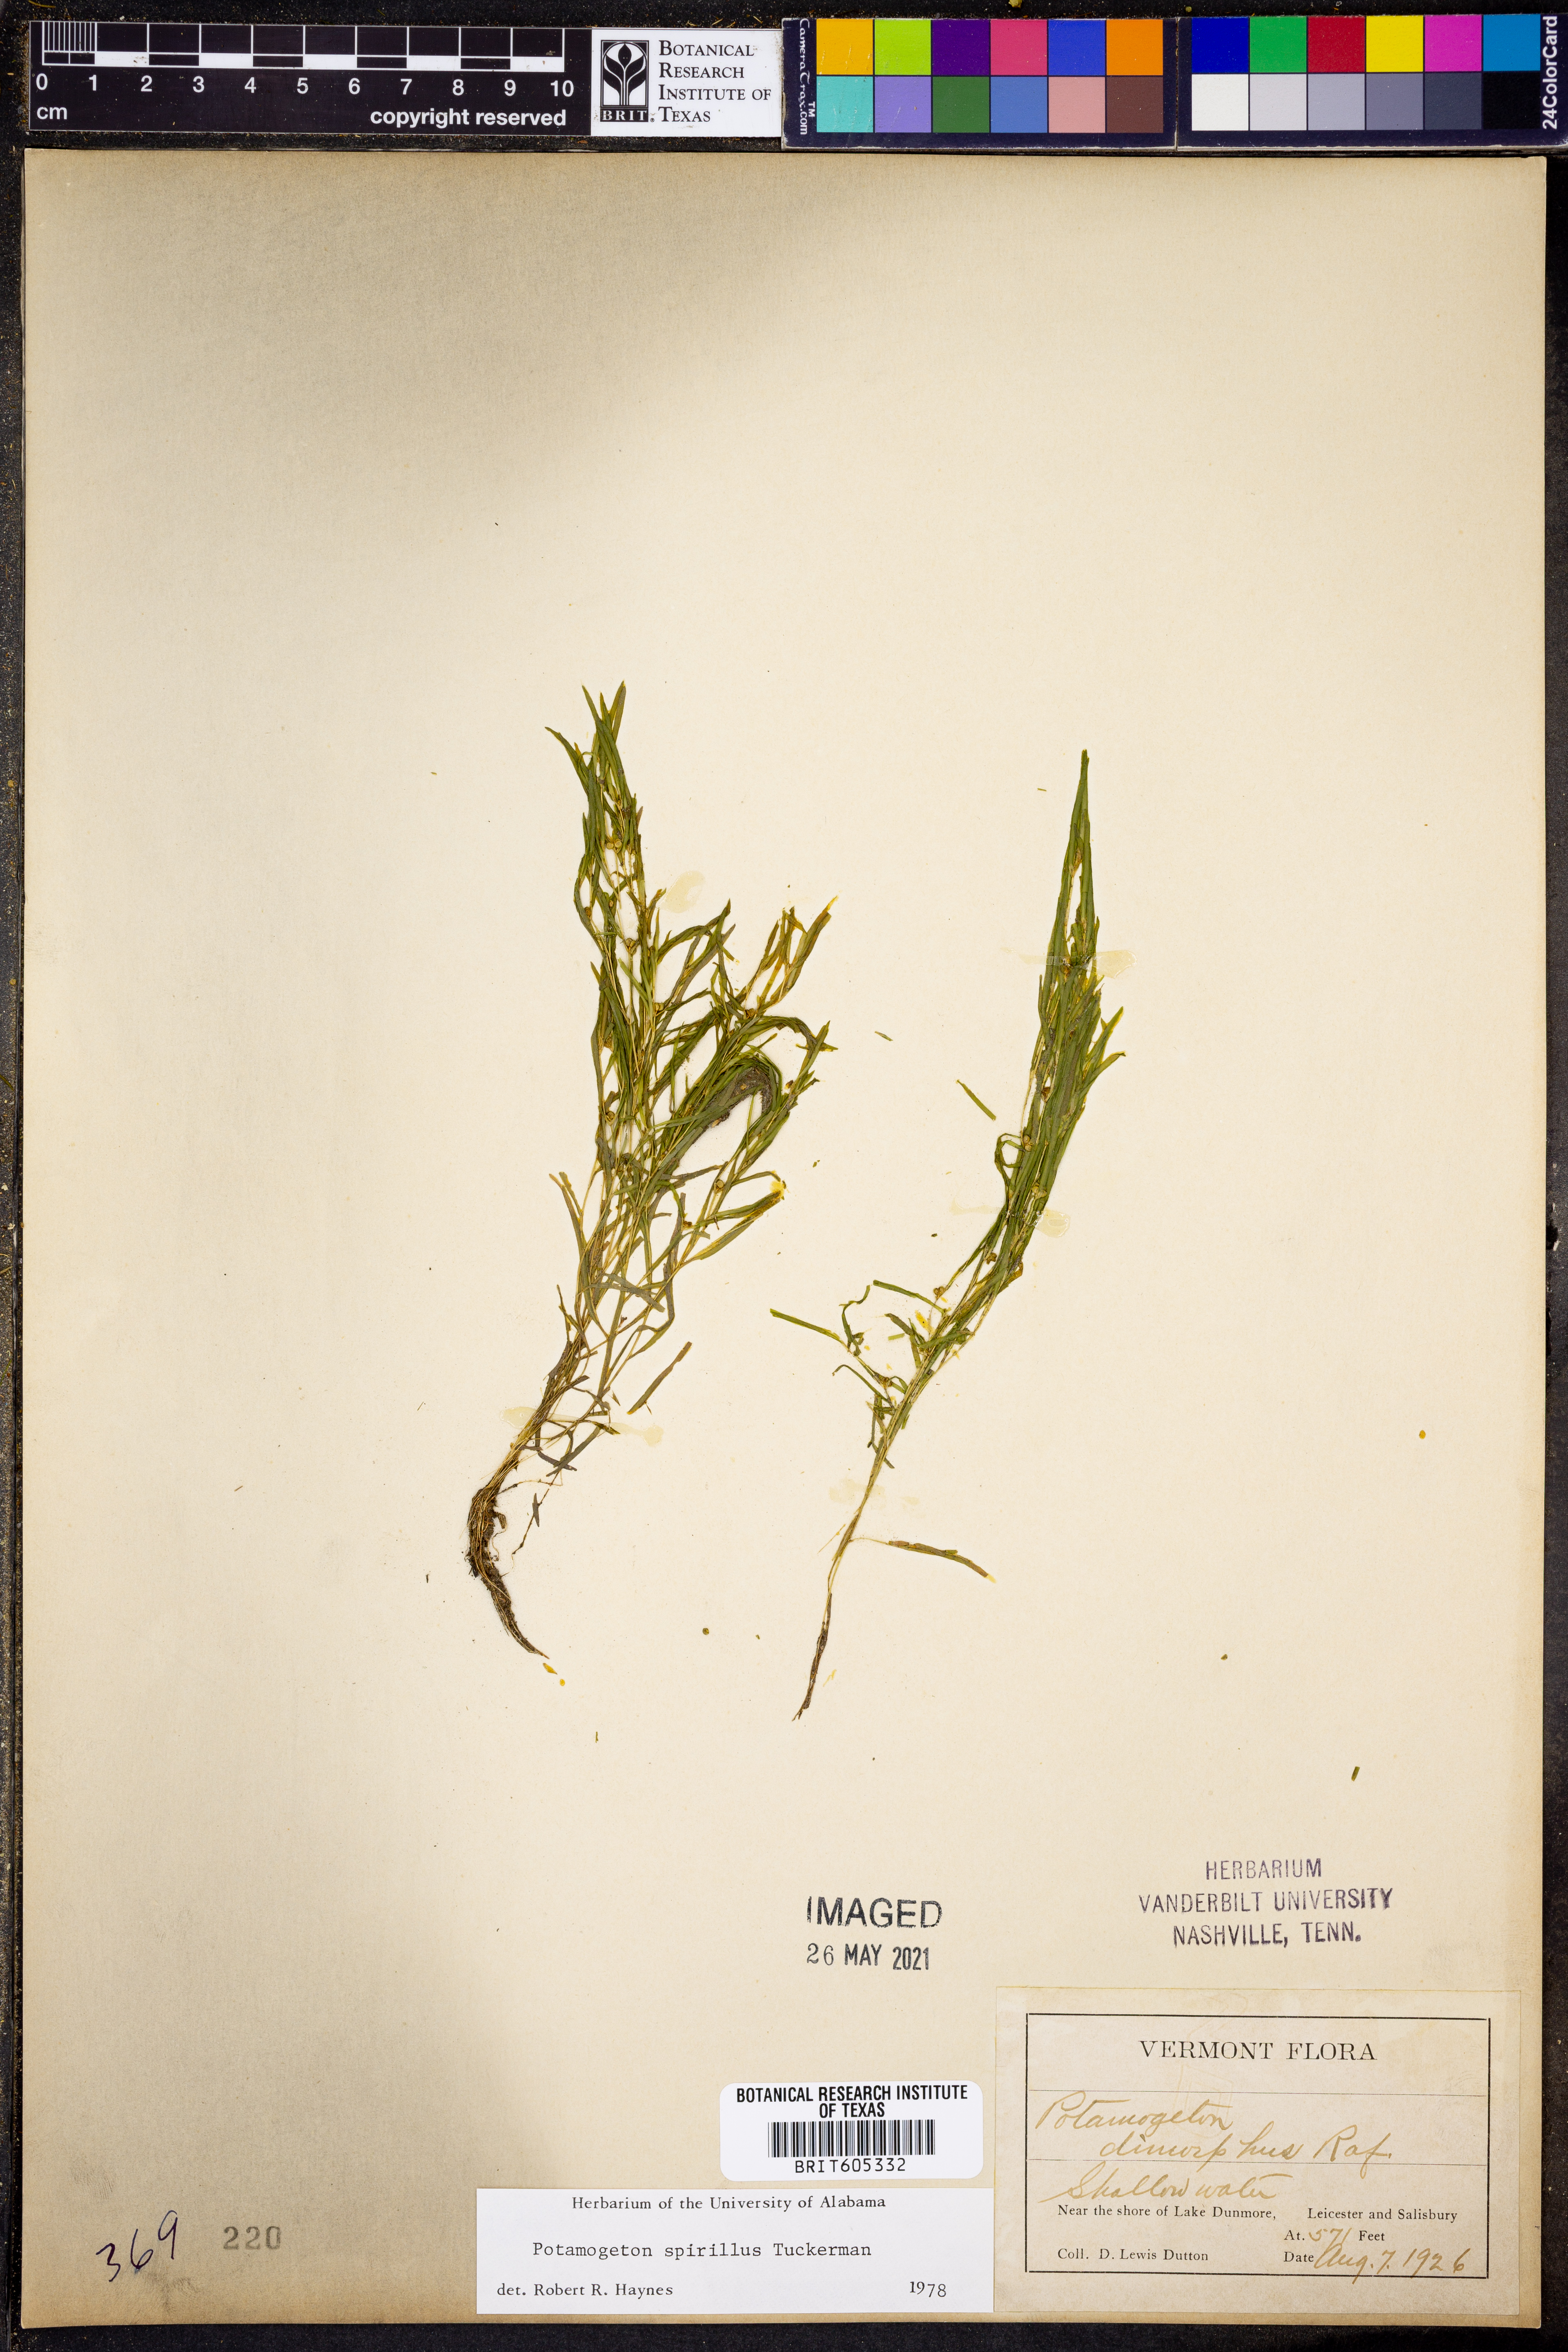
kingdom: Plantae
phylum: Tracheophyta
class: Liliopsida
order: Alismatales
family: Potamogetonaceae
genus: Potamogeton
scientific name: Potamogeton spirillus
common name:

==================================================

(What you need to do) Reproduce every line of the material above word for word, but leave out the picture.

(Exercise response)
kingdom: Plantae
phylum: Tracheophyta
class: Liliopsida
order: Alismatales
family: Potamogetonaceae
genus: Potamogeton
scientific name: Potamogeton spirillus
common name:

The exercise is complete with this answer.